> **Work item**
Work out how many lines of this material hold the word "Nawawi". Write only that number.

> **Supplied data**

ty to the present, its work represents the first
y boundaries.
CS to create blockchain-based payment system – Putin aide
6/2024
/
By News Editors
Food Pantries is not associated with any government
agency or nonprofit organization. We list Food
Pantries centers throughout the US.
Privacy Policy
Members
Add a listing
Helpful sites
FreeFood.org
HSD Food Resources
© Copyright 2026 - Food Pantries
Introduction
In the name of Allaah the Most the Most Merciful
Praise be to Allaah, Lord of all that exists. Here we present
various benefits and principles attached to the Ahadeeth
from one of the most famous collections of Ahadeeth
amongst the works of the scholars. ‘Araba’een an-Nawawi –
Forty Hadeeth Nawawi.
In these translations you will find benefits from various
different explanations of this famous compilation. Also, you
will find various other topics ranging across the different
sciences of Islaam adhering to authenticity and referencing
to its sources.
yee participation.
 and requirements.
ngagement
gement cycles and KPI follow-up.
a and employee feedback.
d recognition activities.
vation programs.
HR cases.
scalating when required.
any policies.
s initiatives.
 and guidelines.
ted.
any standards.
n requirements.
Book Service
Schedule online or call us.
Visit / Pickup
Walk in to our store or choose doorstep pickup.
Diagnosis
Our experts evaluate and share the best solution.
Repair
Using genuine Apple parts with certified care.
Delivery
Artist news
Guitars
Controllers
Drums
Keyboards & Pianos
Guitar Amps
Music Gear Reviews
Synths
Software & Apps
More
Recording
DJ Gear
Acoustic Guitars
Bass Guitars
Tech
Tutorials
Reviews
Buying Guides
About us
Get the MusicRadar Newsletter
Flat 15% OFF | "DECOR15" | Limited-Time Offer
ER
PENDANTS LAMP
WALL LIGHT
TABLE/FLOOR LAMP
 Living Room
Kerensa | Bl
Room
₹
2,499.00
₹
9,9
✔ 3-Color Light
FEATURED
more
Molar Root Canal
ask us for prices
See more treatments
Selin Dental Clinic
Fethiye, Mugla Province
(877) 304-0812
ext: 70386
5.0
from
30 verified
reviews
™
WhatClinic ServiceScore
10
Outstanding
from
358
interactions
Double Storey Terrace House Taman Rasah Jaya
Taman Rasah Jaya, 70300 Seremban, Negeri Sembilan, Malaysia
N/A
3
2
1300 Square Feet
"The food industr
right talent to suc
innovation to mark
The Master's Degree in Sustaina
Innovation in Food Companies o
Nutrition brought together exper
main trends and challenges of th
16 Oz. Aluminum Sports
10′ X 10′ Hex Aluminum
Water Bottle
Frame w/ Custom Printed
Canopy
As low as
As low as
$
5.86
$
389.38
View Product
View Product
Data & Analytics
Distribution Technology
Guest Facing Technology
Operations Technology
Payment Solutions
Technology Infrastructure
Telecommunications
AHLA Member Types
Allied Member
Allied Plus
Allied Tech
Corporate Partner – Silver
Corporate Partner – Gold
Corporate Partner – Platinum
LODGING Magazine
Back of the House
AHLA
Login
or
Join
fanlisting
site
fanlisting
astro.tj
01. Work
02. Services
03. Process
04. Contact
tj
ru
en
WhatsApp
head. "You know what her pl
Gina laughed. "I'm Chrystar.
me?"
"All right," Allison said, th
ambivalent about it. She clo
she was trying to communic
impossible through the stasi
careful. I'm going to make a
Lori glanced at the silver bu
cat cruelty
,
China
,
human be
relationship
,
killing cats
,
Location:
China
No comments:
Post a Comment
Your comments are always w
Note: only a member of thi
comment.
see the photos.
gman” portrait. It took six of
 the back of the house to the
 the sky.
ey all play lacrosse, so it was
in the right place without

> **Written response**
2